Britain has made alternative proposals to replace the Irish backstop solution set by the current Brexit deal, and it is wrong for Ireland and other EU state to suggest the opposite, said British Transport Secretary Grant Shapps on Friday, 30 August.
Earlier Irish Foreign Minister Simon Coveney said that Britain was being “totally unreasonable” over Brexit and “nothing credible has come from the UK government in terms of alternatives to the backstop” after arriving in Helsinki for talks with EU officials.
But Shapps disagreed and told Sky News that “it’s just not true.”
“We are putting forward alternatives,” he said. “So it’s a cover when they keep saying: ‘You are not putting forward ideas’ - we are putting forward ideas.”
There have indeed been some alternatives to the existing Irish border solution put in place by the non-governmental Alternative Arrangement Commission that was set up in 2019.
Irish Backstop Solution Explained
No-deal Brexit is divisive issue among European and British politicians as it means that the UK leaves the European club overnight on 31 October without deal in place, with the Irish border emerging as one of the biggest challenges under a no-deal scenario.
Britain leaving the EU without a deal would mean a hard border between Northern Ireland, which is part of the UK, and the Republic of Ireland which is a part of the EU. The “Good Friday Agreement” that ended the bloody conflict between Irish nationalists and British loyalists in 1990s and established institutionalised North-South cooperation, was explicitly set to avoid this kind of scenario.

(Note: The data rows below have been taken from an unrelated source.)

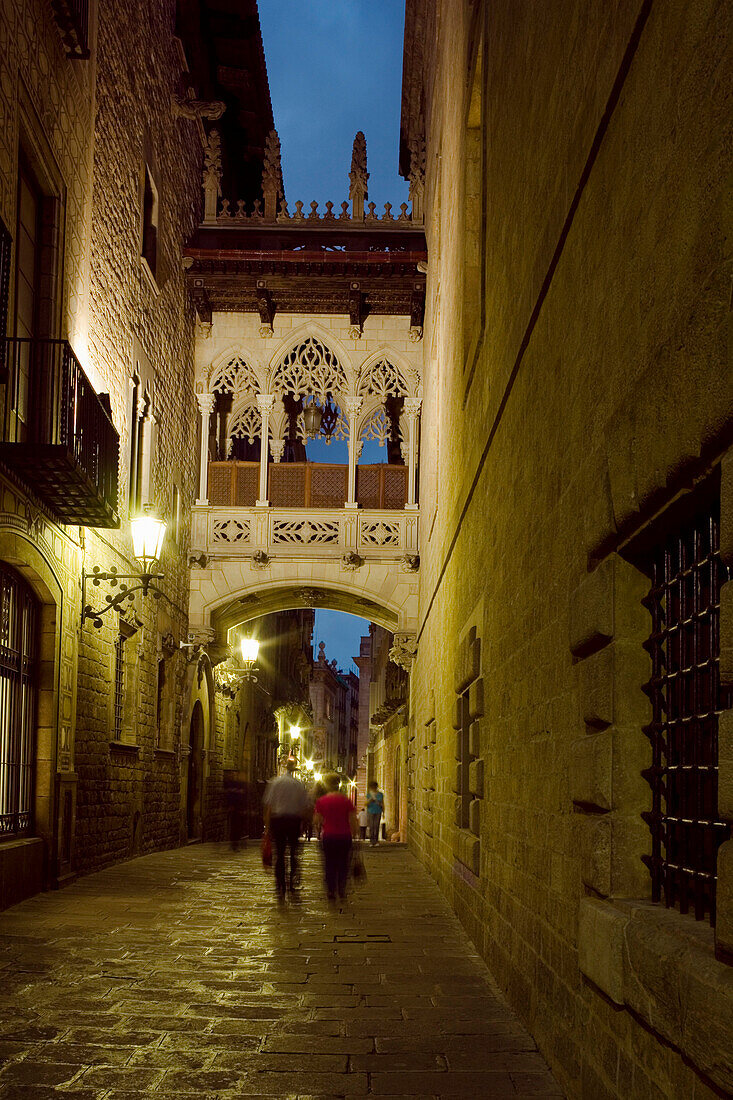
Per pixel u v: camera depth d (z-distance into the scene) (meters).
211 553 21.39
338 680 85.88
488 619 8.14
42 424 10.67
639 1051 3.35
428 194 20.59
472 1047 5.15
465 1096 4.38
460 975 6.99
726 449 2.68
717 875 2.61
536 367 5.92
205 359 21.73
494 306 8.15
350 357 21.77
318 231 22.19
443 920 9.76
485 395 8.65
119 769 14.82
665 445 3.07
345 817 10.88
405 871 15.86
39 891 10.77
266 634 35.91
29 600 10.95
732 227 2.56
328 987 6.52
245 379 21.88
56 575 11.16
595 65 4.30
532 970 5.41
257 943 8.13
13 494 9.58
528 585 6.03
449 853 11.34
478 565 9.15
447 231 14.43
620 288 3.85
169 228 18.91
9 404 9.70
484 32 9.23
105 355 13.72
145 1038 5.21
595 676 4.03
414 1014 5.84
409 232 22.08
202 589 21.28
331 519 21.56
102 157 13.47
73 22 10.80
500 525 7.52
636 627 3.85
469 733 10.22
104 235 13.62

The Irish backstop option agreed by Johnson’s predecessor Theresa May means that Northern Ireland will have an open border with the Republic of Ireland, thereby remaining inside the customs union to retain a closer relationship with the EU. Some fear that this will potentially undermine British economic sovereignty and create different rules in Northern Ireland than in the rest of the UK. The deal is therefore unsatisfactory to many pro-Brexit British MPs, which explains why the existing Brexit deal was voted down by the UK Parliament three times this year.

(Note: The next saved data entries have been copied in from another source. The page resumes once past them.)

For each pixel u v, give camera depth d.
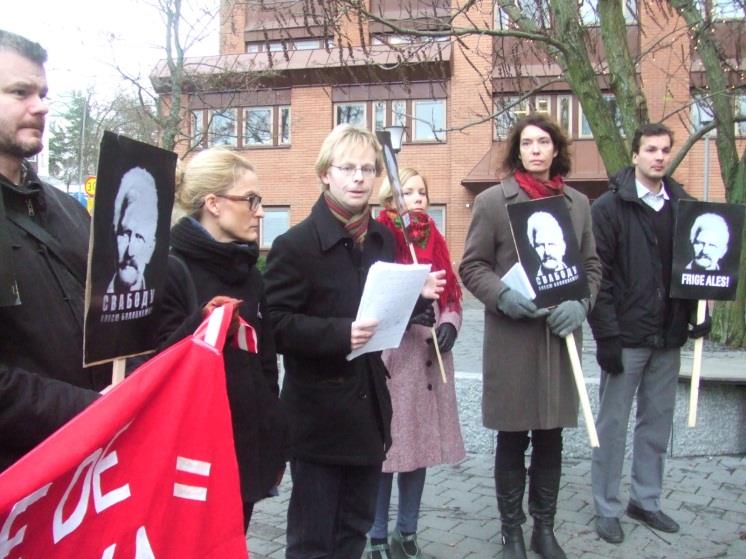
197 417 1.65
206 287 2.24
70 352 1.85
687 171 17.12
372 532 3.46
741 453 5.04
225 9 12.16
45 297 1.81
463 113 17.94
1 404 1.57
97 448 1.52
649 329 3.62
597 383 4.96
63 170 23.06
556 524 3.87
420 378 3.54
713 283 3.59
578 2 6.59
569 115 18.14
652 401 3.78
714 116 6.95
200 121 17.84
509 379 3.29
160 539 1.58
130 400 1.56
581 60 6.05
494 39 8.01
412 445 3.41
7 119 1.78
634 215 3.64
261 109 20.19
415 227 3.62
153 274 1.92
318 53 18.75
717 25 7.53
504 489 3.41
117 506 1.56
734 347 7.21
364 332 2.42
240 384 2.16
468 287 3.40
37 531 1.49
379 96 18.92
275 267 2.60
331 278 2.60
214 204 2.32
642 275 3.61
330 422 2.56
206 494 1.65
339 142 2.64
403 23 7.09
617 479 3.68
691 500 4.20
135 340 1.88
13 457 1.68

Boris Johnson who is bitterly against the Irish backstop solution specified by the current Brexit deal wants to see it gone, while at the same time insisting that the border checks will not be established between Northern Ireland and the EU. Ahead of meetings with French President Emmanuel Macron and German Chancellor Angela Merkel last week he praised a report produced by the Alternative Arrangements Commission that proposed some alternatives to the existing Irish backstop solution.
The Alternative Arrangement Commission was set up this year by a think tank Prosperity UK and is chaired by Greg Hands and Nicky Morgan, in order to gather together technical experts and trade advisors that would come with solutions how to take UK out of the EU.

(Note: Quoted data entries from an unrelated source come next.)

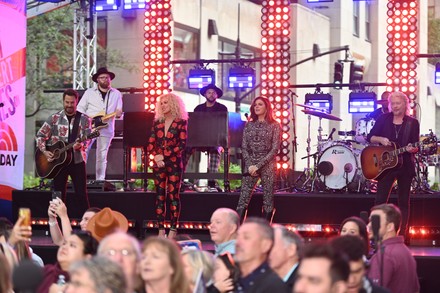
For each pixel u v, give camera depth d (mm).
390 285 13070
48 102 44062
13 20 21922
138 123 22594
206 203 21156
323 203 20812
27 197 21969
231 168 34875
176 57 45406
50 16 42812
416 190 22484
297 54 49719
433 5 61719
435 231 20406
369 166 18656
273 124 19625
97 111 22750
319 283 8023
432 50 61562
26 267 7562
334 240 10211
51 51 43844
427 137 19750
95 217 14164
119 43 43625
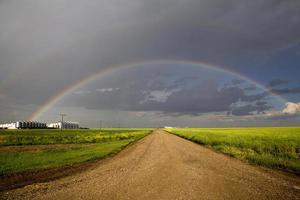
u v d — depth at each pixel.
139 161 20.59
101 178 13.59
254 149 27.89
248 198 9.55
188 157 22.91
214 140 41.84
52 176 14.38
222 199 9.40
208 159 21.44
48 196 10.02
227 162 19.58
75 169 16.86
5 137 55.16
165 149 31.52
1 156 23.47
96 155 24.88
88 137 62.28
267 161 18.50
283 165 17.44
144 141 50.66
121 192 10.49
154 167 17.30
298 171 15.73
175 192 10.43
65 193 10.44
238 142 33.50
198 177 13.65
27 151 29.27
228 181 12.58
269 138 38.78
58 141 48.75
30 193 10.51
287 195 9.96
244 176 13.90
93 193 10.38
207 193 10.27
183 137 67.75
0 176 14.40
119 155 25.80
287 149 24.98
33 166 17.92
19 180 13.30
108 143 45.47
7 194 10.38
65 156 23.91
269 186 11.49
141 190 10.81
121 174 14.77
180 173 14.90
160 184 11.95
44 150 30.67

The report produced by the Commission thus suggested a way of avoiding checks at the Irish border, which would not stick Britain within custom union subjugated to the EU rules and standards.
One of the economic solutions in dealing with customs would be an introduction of mutually-recognised Trusted Trader Programme to assist large and small businesses in avoiding checks through a quarterly submission of self-assessed customs paperwork.
There was also a proposal of introduction of special economic zones in a range from 30 to 50 km within each side close to the border, while food safety inspections would be carried out by mobile units away from the border line.
Some technical solutions included provision of satellite navigation that would track lorries as they cross Irish border for custom checks and scanning of goods, rather than at the specified border.
The Alternative Arrangements Commission also argued that the best way of tackling the issue was to keep some common rules and standards for the whole island, which included some existing EU sanitary measures.
The EU officials did not directly endorse the report, which was still not an official governmental policy, specifying that the current Brexit deal is not negotiable.